**Exercise brief:** Rewrite the material from the line with "right knee: (75, 204, 4)" to the line with "right knee: (185, 226, 21)", switching each "wrist" to "hand" and keeping everything else the same.

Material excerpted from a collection
=== Section Start ===
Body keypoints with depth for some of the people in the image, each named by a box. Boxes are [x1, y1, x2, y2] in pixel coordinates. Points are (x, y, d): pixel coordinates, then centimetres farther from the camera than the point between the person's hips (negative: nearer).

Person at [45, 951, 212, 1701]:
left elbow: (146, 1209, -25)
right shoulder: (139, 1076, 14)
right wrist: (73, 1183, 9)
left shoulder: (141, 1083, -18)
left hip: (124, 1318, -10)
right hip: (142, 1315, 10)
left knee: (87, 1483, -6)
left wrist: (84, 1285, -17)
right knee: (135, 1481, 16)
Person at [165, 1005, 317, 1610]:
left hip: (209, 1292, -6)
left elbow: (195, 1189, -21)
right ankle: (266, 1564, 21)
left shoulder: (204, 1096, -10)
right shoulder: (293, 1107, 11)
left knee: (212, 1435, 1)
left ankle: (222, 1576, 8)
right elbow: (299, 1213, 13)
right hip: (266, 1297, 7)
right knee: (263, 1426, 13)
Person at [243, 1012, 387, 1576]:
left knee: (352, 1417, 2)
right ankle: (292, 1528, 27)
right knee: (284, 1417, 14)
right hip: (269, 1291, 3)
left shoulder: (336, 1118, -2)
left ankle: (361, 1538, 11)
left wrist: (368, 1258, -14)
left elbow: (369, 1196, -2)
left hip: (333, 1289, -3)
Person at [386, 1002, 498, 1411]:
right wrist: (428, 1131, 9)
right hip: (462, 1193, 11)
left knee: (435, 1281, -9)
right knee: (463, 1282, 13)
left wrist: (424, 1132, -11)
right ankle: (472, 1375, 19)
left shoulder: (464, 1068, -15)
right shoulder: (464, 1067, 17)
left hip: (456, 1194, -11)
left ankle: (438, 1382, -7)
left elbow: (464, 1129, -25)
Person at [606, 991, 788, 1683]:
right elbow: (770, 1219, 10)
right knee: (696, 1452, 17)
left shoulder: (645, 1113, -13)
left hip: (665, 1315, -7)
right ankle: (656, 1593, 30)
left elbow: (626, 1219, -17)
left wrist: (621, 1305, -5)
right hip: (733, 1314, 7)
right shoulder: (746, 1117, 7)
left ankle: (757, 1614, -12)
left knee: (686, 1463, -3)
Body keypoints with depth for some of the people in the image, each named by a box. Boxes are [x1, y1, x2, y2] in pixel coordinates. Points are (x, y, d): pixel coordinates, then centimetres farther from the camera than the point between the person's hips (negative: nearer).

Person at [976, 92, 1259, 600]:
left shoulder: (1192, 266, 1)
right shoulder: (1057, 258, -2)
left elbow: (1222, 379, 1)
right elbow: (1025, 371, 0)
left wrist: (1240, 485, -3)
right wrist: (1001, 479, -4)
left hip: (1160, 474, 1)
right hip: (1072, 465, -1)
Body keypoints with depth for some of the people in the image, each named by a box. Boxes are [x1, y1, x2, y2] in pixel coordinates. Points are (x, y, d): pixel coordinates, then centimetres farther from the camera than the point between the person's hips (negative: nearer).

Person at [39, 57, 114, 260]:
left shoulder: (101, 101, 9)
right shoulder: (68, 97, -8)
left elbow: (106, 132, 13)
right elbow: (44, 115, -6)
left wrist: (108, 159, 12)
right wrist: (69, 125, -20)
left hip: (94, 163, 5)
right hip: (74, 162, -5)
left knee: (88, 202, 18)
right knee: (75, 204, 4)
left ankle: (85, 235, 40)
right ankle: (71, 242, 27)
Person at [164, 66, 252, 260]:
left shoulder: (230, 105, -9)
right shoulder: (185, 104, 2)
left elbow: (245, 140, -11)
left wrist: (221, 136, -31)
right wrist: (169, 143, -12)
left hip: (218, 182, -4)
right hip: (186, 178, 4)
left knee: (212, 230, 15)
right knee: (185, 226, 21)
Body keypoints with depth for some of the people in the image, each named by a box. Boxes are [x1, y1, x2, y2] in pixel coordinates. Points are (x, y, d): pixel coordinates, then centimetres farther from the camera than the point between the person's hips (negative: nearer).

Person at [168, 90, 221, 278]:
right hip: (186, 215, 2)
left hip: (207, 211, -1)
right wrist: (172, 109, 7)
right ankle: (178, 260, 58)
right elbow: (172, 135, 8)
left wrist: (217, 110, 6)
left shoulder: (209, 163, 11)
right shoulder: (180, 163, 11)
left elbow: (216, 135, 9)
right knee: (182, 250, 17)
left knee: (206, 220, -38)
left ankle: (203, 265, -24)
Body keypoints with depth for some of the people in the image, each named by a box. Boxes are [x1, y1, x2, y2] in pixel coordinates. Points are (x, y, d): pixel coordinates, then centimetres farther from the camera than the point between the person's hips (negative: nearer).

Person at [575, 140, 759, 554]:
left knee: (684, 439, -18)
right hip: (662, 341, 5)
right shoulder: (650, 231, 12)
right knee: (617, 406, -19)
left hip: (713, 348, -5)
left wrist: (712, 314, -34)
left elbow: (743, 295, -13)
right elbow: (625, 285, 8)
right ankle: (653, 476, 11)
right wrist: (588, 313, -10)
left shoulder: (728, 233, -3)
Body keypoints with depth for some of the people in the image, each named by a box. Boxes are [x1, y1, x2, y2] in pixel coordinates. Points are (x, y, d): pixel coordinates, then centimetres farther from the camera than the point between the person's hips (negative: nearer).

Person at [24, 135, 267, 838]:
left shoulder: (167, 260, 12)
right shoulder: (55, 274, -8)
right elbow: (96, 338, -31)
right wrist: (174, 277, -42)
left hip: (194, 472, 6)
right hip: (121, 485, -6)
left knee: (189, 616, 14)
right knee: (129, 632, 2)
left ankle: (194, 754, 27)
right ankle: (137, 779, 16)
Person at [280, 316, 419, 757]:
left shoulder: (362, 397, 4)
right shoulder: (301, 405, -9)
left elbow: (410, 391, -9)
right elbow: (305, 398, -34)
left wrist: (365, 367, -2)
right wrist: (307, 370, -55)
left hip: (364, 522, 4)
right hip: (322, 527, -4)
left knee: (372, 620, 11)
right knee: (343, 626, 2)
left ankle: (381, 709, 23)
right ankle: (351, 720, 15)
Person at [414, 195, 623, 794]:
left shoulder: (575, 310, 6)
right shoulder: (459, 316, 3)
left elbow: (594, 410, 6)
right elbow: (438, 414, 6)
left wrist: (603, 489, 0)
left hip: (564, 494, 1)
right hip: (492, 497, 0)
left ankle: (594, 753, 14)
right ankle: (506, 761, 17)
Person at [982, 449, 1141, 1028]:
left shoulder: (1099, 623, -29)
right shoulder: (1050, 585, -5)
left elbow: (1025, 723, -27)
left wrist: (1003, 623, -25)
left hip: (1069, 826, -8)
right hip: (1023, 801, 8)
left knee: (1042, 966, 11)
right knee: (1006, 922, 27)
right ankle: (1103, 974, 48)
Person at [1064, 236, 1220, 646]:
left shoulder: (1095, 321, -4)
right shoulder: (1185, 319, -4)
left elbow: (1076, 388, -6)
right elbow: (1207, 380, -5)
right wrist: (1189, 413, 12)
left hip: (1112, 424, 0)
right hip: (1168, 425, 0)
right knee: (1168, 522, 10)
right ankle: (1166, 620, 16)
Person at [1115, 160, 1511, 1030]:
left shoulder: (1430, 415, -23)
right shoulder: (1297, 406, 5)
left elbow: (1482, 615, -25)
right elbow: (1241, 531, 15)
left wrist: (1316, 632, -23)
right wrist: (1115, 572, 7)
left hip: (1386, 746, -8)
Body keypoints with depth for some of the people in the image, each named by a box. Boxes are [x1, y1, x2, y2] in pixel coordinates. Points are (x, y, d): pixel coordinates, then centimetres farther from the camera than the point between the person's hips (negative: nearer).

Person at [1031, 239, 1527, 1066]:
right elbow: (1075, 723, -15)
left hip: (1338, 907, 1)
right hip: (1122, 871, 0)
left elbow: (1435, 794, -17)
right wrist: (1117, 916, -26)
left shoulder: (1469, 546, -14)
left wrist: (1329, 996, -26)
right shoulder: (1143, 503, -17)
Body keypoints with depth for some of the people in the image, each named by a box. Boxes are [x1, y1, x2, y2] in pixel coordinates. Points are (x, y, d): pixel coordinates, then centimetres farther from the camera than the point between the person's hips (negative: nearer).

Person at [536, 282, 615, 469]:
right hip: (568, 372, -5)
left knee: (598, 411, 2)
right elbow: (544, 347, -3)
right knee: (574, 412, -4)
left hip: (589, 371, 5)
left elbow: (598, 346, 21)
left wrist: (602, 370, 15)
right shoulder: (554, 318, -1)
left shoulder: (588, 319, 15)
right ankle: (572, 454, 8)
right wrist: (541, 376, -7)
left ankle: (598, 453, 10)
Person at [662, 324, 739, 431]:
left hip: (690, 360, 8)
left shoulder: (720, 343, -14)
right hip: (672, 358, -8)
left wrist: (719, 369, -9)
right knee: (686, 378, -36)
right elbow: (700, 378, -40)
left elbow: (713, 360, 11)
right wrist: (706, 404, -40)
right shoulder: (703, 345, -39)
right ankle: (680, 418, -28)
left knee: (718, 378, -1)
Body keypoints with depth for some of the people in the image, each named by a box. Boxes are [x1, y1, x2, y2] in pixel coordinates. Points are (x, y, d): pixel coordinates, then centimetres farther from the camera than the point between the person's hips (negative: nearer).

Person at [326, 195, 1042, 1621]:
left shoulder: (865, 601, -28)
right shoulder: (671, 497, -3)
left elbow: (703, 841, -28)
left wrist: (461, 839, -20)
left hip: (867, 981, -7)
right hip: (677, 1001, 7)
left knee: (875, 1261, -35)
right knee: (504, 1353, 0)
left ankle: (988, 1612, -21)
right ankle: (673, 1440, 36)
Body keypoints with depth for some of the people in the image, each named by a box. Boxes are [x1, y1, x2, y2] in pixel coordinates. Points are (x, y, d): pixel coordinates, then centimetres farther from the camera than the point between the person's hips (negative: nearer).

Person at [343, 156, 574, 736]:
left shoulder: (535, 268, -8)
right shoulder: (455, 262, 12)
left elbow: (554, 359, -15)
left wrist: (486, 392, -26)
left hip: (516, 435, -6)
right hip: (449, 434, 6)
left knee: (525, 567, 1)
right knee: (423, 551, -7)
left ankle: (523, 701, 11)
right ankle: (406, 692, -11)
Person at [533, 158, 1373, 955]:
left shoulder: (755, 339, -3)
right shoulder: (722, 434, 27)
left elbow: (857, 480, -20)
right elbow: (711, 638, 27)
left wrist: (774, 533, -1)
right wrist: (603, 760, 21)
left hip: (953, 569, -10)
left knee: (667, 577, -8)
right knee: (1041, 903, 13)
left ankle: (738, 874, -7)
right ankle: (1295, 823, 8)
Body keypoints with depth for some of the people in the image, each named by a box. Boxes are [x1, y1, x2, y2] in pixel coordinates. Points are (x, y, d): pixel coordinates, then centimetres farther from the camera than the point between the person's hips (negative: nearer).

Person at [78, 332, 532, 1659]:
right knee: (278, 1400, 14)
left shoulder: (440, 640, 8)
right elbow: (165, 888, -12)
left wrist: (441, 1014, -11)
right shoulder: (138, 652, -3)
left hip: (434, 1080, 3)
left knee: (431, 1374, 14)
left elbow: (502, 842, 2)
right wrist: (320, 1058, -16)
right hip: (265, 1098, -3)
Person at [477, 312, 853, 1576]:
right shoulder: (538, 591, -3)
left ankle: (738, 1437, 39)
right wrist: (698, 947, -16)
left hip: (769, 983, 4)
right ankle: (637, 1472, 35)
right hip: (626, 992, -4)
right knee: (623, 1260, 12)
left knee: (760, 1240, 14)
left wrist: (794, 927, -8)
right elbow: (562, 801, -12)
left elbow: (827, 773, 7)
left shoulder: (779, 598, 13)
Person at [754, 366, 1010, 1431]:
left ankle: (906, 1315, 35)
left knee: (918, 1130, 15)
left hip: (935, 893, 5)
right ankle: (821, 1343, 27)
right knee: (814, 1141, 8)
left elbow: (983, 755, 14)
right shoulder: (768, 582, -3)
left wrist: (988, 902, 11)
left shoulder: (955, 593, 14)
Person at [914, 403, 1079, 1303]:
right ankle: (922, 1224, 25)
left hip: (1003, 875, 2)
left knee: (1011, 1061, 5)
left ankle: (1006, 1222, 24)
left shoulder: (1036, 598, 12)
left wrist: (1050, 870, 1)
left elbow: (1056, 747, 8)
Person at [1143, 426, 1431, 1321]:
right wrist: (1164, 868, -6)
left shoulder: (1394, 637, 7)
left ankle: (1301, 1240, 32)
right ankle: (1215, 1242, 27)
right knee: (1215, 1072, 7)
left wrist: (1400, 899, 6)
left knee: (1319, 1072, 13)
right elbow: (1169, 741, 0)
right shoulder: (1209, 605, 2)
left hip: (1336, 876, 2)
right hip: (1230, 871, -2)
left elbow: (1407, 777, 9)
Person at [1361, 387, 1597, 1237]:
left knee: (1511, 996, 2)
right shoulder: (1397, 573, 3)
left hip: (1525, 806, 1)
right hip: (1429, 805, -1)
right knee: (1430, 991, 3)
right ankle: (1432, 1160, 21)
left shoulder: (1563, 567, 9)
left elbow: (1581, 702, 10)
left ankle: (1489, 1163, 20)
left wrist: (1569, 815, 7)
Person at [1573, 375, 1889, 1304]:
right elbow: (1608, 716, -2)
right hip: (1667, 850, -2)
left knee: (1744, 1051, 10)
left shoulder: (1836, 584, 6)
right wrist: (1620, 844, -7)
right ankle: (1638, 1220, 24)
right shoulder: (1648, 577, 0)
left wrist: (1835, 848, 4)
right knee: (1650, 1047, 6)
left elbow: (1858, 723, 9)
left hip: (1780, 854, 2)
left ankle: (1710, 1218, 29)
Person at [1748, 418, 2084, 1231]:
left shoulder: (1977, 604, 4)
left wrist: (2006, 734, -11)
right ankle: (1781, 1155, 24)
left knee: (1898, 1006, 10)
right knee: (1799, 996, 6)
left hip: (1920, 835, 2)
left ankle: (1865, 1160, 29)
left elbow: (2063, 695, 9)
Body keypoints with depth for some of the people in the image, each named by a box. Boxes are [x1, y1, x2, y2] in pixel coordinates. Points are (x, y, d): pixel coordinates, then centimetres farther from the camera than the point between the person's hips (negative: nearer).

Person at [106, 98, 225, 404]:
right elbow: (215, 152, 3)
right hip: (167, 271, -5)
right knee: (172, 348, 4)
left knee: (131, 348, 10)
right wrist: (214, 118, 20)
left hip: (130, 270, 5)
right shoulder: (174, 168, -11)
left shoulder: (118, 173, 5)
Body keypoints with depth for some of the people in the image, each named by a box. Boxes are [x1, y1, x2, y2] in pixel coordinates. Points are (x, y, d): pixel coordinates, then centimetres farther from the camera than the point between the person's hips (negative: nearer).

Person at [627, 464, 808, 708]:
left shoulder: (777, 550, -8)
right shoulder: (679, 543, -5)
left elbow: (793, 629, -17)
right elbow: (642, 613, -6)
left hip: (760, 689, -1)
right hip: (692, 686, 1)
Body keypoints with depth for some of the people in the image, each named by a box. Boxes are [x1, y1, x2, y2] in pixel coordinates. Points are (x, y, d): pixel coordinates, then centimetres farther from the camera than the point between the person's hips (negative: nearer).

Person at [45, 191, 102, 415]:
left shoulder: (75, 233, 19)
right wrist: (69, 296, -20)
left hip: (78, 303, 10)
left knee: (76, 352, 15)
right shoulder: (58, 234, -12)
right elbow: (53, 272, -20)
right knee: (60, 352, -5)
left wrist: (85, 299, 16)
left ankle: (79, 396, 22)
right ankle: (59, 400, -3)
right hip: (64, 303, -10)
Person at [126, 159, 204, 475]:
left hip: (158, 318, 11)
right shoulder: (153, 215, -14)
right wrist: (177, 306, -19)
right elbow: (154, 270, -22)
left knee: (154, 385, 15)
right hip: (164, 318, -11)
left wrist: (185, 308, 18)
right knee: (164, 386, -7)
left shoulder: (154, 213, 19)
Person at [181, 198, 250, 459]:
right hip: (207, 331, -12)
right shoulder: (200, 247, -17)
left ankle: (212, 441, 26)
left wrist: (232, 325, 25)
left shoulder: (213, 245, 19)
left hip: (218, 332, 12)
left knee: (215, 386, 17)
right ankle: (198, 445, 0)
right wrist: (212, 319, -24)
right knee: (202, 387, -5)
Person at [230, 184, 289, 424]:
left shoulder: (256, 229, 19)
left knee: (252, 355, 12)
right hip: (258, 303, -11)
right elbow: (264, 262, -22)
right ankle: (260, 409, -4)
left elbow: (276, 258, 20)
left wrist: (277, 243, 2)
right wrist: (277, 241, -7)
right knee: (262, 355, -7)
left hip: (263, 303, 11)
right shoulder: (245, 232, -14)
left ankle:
=== Section End ===
**The completed task:**
right knee: (75, 204, 4)
left ankle: (85, 235, 40)
right ankle: (71, 242, 27)
Person at [164, 66, 252, 260]:
left shoulder: (230, 105, -9)
right shoulder: (185, 104, 2)
left elbow: (245, 140, -11)
left hand: (221, 136, -31)
right hand: (169, 143, -12)
left hip: (218, 182, -4)
right hip: (186, 178, 4)
left knee: (212, 230, 15)
right knee: (185, 226, 21)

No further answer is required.